The Moral Of This Story Is...
This poor soul, after having been told from an early age that he/she possesses the kind of special intelligence that only a fraction-of-a-percent of other people have, was unsettled. He or she didn't feel particularly special:
Thinking back to those days is pretty amusing because I wasn't that great at most of the things I was being recognized for, but it turns out that being good plus  being a good test-taker plus being confident can take you pretty far in the academic world.
So what is such a person to conclude, other than that he or she was born with an "innate" sense of intelligence that put him/her asunder? Defined as gifted and special, but without any real feeling of having earned anything unique or exceptional, the author learned to feel over-confident in whatever brought him/her social recognition while eschewing (quitting) anything that proved to be a real challenge.

Other than being a bit of a jackass, what was the author's main fault?
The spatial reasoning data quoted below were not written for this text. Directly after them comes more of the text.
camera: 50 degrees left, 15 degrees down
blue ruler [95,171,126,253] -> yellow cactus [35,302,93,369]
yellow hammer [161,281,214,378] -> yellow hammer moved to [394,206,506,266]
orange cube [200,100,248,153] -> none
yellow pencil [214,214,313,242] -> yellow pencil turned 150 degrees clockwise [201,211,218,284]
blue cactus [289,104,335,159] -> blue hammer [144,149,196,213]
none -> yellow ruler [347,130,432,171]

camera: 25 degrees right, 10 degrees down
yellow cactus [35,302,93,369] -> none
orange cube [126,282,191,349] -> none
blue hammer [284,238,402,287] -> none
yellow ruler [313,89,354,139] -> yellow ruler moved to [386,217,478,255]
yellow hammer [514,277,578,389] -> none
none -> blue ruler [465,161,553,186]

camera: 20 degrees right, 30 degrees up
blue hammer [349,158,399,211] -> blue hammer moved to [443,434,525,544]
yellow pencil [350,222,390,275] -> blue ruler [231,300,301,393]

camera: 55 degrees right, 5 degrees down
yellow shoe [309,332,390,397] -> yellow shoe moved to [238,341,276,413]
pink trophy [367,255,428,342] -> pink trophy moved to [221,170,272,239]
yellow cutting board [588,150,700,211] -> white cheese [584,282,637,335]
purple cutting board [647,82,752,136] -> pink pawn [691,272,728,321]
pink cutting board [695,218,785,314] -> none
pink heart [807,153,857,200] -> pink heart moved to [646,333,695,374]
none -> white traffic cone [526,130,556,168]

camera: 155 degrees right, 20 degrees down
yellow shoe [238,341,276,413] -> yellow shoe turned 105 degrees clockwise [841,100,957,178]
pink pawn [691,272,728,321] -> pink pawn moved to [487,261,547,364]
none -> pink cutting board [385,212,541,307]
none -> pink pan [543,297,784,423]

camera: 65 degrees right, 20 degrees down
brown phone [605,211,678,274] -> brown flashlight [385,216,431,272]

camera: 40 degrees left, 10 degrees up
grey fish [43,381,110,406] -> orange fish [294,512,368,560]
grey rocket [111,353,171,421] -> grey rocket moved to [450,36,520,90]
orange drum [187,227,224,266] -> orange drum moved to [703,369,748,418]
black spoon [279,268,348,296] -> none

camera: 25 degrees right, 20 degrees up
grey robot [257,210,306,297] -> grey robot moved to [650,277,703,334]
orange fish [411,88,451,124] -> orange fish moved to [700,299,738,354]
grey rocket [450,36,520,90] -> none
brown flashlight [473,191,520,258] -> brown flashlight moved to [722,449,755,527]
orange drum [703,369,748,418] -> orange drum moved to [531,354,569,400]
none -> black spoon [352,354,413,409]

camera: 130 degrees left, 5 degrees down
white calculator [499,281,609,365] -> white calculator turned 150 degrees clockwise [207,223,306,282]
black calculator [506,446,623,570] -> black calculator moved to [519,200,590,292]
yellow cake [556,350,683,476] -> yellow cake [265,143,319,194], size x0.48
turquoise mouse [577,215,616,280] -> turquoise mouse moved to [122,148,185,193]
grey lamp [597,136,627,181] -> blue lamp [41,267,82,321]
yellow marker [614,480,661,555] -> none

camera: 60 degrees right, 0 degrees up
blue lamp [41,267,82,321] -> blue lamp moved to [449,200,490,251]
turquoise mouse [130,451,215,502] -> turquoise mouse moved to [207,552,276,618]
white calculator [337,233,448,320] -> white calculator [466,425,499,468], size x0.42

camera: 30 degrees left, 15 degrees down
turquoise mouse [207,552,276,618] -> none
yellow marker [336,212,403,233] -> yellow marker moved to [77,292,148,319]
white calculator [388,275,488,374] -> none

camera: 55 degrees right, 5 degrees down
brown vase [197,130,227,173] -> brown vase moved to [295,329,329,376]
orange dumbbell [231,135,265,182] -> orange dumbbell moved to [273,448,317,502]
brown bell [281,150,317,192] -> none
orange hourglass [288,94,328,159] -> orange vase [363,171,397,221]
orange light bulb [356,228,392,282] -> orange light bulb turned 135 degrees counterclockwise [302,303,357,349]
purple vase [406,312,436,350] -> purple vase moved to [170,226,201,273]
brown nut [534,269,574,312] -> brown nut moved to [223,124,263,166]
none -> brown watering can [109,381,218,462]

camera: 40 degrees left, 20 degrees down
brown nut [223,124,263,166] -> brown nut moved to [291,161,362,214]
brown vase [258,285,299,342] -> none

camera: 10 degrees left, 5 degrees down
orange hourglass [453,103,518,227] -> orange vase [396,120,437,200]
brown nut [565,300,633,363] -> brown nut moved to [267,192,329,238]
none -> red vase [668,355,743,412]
I'd argue that it was the belief that intelligence is an innate gift you're born with, rather than understanding that anyone can solve a math problem if they learn to think logically; anyone can achieve career success if they work hard and apply themselves correctly; and anyone can feel special if an ivory tower authority gives them the label of being in the 99th percentile.

1 comment:

  1. You've done it again! Great article and assessment. I think all the time about what our entitlement culture is producing.

    Thanks again for another great read.